Für den öffentlichen Druck muss dubioser Lobbyismus aber erstmal sichtbar werden. Deswegen sind Forderungen etwa nach einem Lobbyistenregister oder nach der Offenlegung der Nebeneinkünfte auf Euro und Cent auch sinnvoll. Sie scheitern an den regierenden Parteien, gehen aber auch nicht weit genug. Transparenz muss letztlich zu Veränderung des Lobbyismus führen, und Vereine wie LobbyControl müssen dabei eine Vorreiterrolle übernehmen.

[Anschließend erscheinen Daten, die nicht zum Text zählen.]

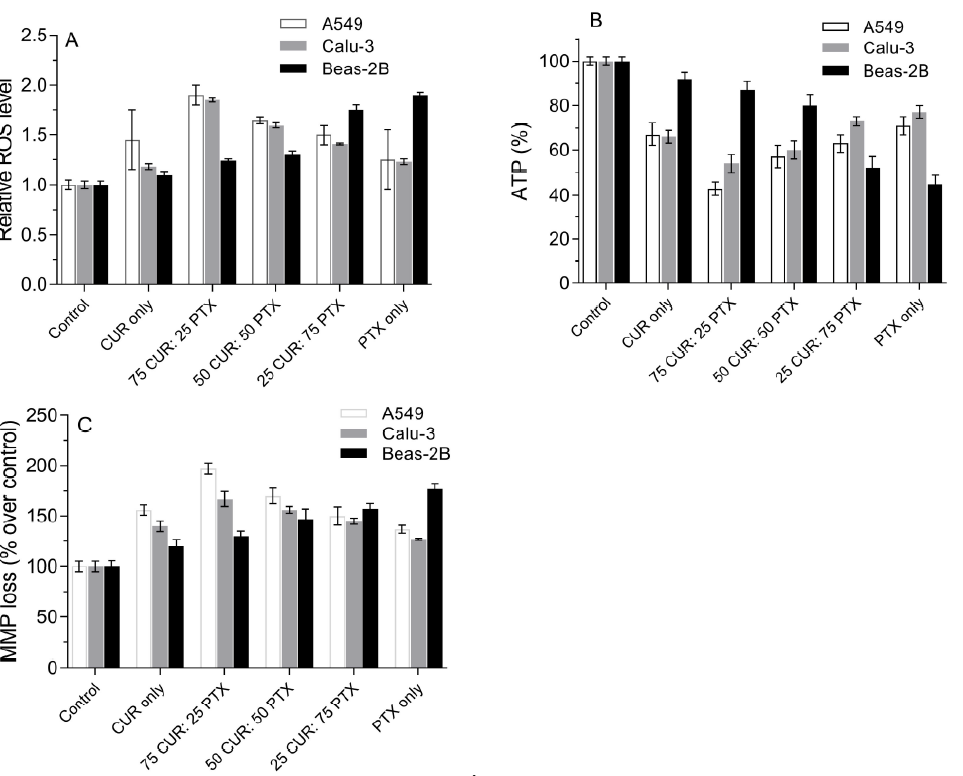
. Figure 7. Effect of CUR, PTX and CUR/PTX combination formulations on the ( A ) intracellular ROS level, ( B ) ATP levels and ( C ) MMP depletion in A549, Calu-3 and Beas-2B. Control indicates untreated cells. Data are expressed as mean ± SD of three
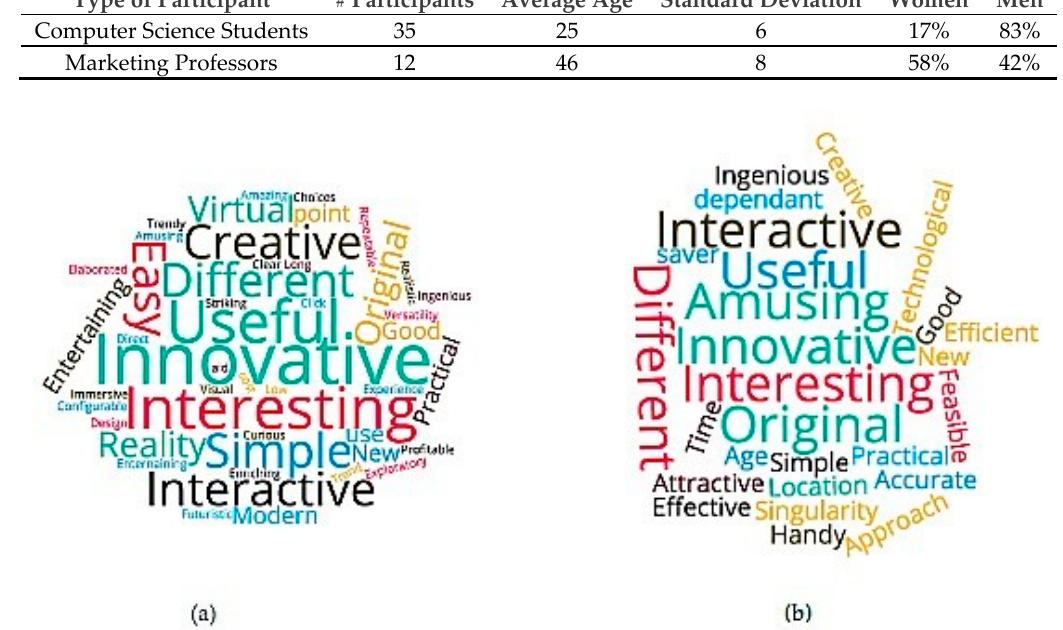
Figure 4. Word cloud created with the characterization given by participants in the idea’s evaluation. ( a ) Computer Science Graduate Students word cloud; ( b ) Marketing professors word cloud.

Daher ist es auch grob fahrlässig, wenn im Lobbyreport bloß ein einziger Satz zu den wirklich wichtigen Konsequenzen aus der Debatte über Nebeneinkünfte zu lesen ist: „Wir fordern ein Verbot von Lobbytätigkeiten neben dem Mandat.“

Nötig wäre das Verbot von allen bezahlten Nebentätigkeiten. Abgeordnete erhalten genug Geld, und wenn sie gerne ihre Kanzlei weiterführen oder in Aufsichtsräten sitzen wollen, können sie das gerne tun – ohne Geld dafür zu bekommen. Abhängigkeiten sind so ausgeschlossen, ein Berufsverbot ist es trotzdem nicht.

Es gibt weitere Gründe, weshalb die Nebeneinkünfte zumindest ein bisschen transparenter gemacht, andere Forderungen von LobbyControl aber nicht erfüllt wurden. Fragwürdige Unternehmensspenden an Parteien treffen nicht den einzelnen Politiker, der Skandal lässt sich nicht personalisieren. Und bei den Seitenwechslern dreht sich die Drehtür meist nur in eine Richtung: von Politik zur Wirtschaft. Und dann ist es eigentlich auch schon zu spät: Für Ex-Politiker interessiert sich niemand, und alles bleibt so, wie es ist.